The head of the World Council of Churches (WCC) has expressed shock and dismay over the terrorist attacks in Mumbai.
The Rev. Dr. Samuel Kobia said in a letter addressed to Prime Minister Manmohan Singh, "The World Council of Churches, whose membership includes most of India's Christian churches, strongly condemns such wanton acts of terrorism and violence targeting innocent human lives."
"We believe that there can be no justification whatsoever for such despicable acts of terrorism and indiscriminate violence," he added.
Kobia expressed his "sincere condolences and sympathy to the government and people of India, especially to the families of those who were killed and injured."
"We hold all citizens of India in our thoughts and prayers as you pass through this tragic and critical time," he said.
Kobia added, "The WCC is committed to working with governments and people of goodwill to build communities where peace and security prevails."

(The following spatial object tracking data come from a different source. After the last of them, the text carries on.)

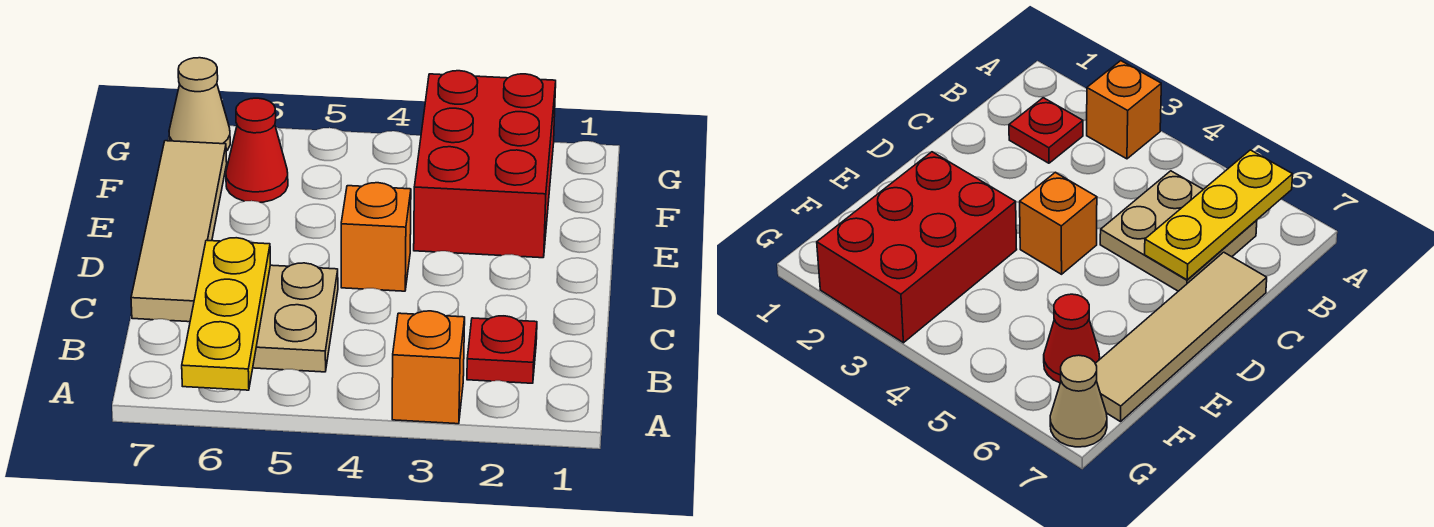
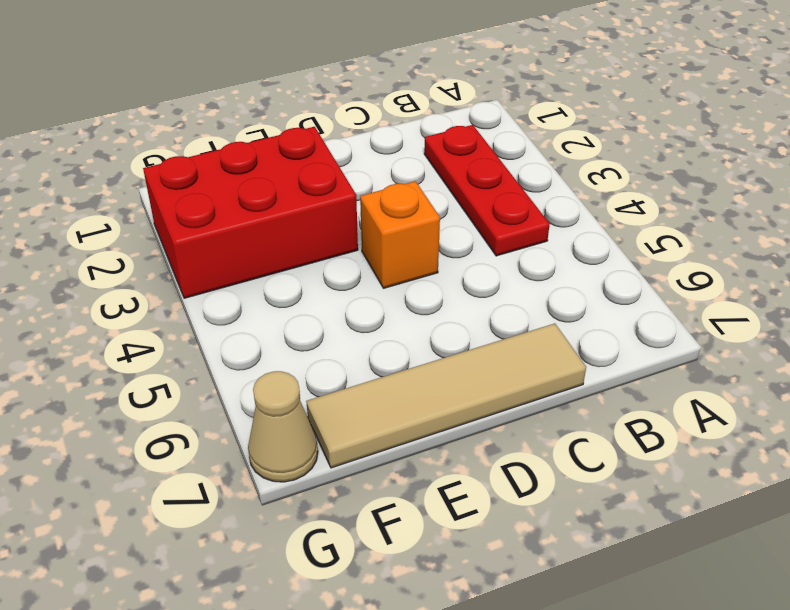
red plate B2:B4 level 1 -> red plate B2 level 1
none -> orange brick A3 level 1
none -> tan plate B5:C6 level 1

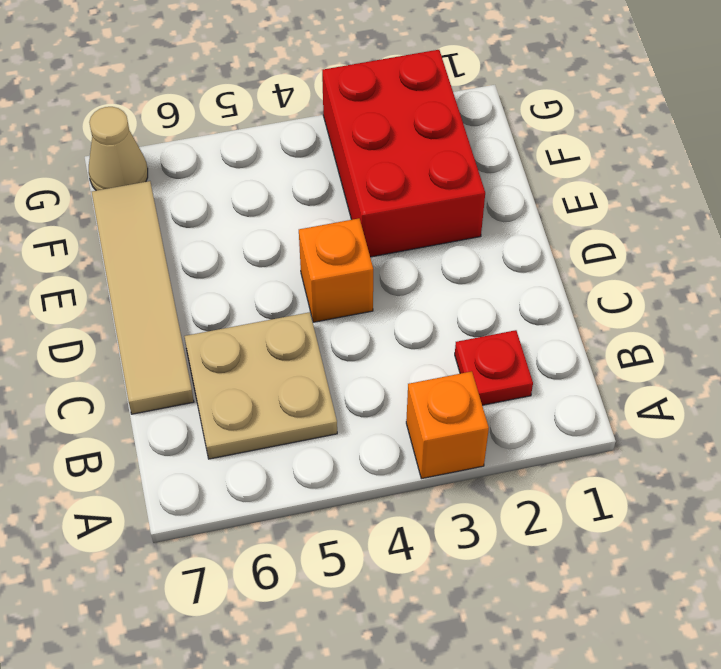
none -> red cone F6 level 1
none -> yellow plate A6:C6 level 2

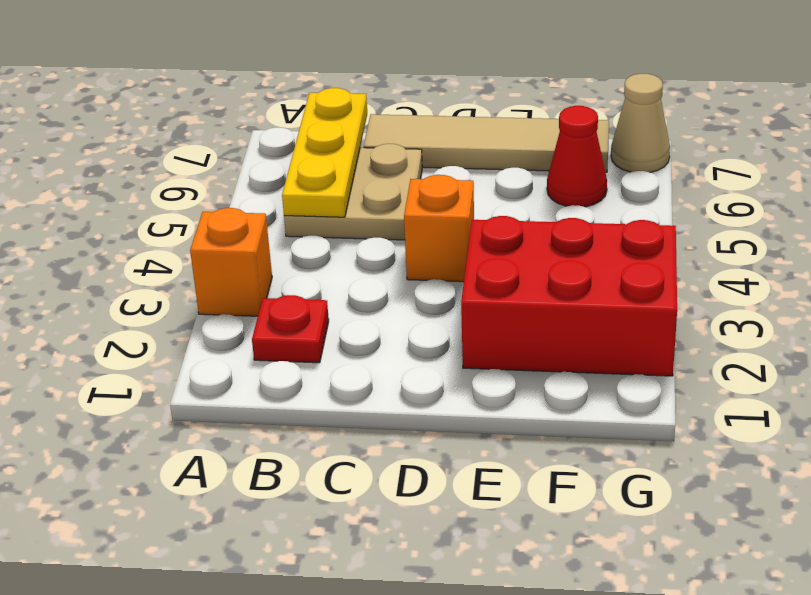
yellow plate B5:B7 level 2 -> yellow plate A6:C6 level 2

In a televised address on Thursday, Prime Minister Manmohan Singh said those responsible were not Indian nationals.
"The well-planned and very orchestrated attacks, probably with external linkages, were intended to create a sense of panic by choosing high-profile targets and indiscriminately killing innocent foreigners," he said.
"It is evident that the group which carried out these attacks, based outside the country, had come with single-minded determination to create havoc in the financial capital of the country."